§ **Passage to read**
○ ○ ○ ○ ○ ○ ○
On January 3, Governor Phil Scott posted some pictures on his social media that caught my eye. The purpose was to draw attention to an effort to grow Vermont’s health care workforce, a worthy goal indeed in these stressful and frightening times. But it was the images that struck me, as a reflection of something we see far too seldom in politics, even here in Vermont.
The scene was our windy Statehouse steps, and the three politicians standing in the cold there were our Independent U.S. Senator Bernie Sanders, Windham County’s own Democratic Senate Pro Tem Becca Balint, and our Republican Governor Phil Scott. All three looked pleased to be standing side by side, despite the frigid scene surrounding them, and they looked happy to be working together to promote a commonly recognized need in Vermont.
Call it a convenient photo op if you will, since it was. The governor was anxious to highlight part of his budget that will play well across the political spectrum. Senator Sanders is always one to jump in to efforts that will be seen as supporting essential workers, and Senator Balint is running for a House seat in Washington. But there’s more important symbolism going on here when you take a moment to reflect.
○ ○ ○ ○ ○ ○ ○
Stored items:
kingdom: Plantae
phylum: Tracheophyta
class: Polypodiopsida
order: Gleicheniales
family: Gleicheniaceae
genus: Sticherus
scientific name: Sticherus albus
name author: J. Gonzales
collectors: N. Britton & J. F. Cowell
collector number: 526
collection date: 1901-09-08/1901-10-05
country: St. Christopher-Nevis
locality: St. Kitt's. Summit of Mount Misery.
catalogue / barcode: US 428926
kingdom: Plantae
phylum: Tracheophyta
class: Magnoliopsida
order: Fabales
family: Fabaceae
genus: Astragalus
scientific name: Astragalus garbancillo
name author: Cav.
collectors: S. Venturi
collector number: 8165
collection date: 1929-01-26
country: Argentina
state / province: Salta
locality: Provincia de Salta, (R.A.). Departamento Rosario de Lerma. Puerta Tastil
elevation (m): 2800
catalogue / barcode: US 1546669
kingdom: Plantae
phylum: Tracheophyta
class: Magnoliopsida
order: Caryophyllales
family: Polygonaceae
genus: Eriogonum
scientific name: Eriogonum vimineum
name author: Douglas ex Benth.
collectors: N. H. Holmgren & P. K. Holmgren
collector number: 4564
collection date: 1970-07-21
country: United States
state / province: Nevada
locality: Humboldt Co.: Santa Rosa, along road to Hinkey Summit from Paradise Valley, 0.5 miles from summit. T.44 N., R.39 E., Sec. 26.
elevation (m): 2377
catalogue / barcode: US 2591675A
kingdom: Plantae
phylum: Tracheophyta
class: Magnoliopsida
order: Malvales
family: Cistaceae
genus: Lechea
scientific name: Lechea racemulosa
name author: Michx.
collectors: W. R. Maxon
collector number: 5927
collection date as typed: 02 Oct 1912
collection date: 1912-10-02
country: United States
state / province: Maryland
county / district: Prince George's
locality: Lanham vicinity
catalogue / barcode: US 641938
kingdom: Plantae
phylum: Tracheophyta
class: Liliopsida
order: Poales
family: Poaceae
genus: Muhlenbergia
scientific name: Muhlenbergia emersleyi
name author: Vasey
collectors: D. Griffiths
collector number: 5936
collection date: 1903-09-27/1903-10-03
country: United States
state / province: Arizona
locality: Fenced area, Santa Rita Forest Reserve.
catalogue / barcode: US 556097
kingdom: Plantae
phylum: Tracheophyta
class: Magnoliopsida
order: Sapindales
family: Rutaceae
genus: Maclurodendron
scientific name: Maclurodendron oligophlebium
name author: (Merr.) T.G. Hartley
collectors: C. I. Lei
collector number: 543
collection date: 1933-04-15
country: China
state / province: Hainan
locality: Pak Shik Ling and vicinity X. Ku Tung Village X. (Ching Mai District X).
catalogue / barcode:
○ ○ ○ ○ ○ ○ ○
§ **Your tasks**
1 > In the piece about the Statehouse photos, what effort were Governor Scott's January 3 pictures meant to draw attention to?
2 > Pick up the piece about the Statehouse photos right after its last sentence and keep writing.

§ **Answers to the exercises**
1 > An effort to grow Vermont's health care workforce.

2 >
We have gotten to a point in our country where pictures like these, of three elected public servants from vastly differing beliefs and backgrounds, don’t take pictures together. Sure, it still happens here in our brave little state, where discourse is happily still a thing at the local level, but increasingly I’ve noticed those difficult conversations in Vermont being avoided in favor of easily digestible bullet points and simplified position statements.
It’s easy to think that Vermont is immune to national-level polarized rhetoric and animosity, but I’ve been noticing even our proud history of respectful political dialogue being chipped away at by the same extreme language, from both the right and from the left. This digital dogma has definitely increased in our current national climate of pandemic frustrations, a polarization brushfire that is given more fuel by our reliance on social media for connection.
During these turbulent times, we need our leaders to step up efforts to reject the appeal of what I will call “announcing and denouncing” – crafting press releases and social media posts with the primary intent of winning likes and shares. Instead, we should hold those with elected power to the task of doing their jobs: describing the problem, proposing solutions, and working toward policy fixes.
I’d love to see our elected Vermonters spend a little less time on the easier task of stoking outrage amongst their base supporters, and more time reaching across divides to make progress on policies that will truly benefit all of their constituents. Let’s face it, crafting a social media post that rages against the dysfunction in Washington is hitting the “easy button.” The work of actually sitting down with someone who disagrees with your position is the real work that needs to happen here to make progress and craft good policy. Once elected, that is, in fact, the job of elected representatives.
In 2022, I hope to see more of these cheerful pictures of our elected leaders from different political perspectives, working together to represent their constituents, and getting down to the business of serving us all.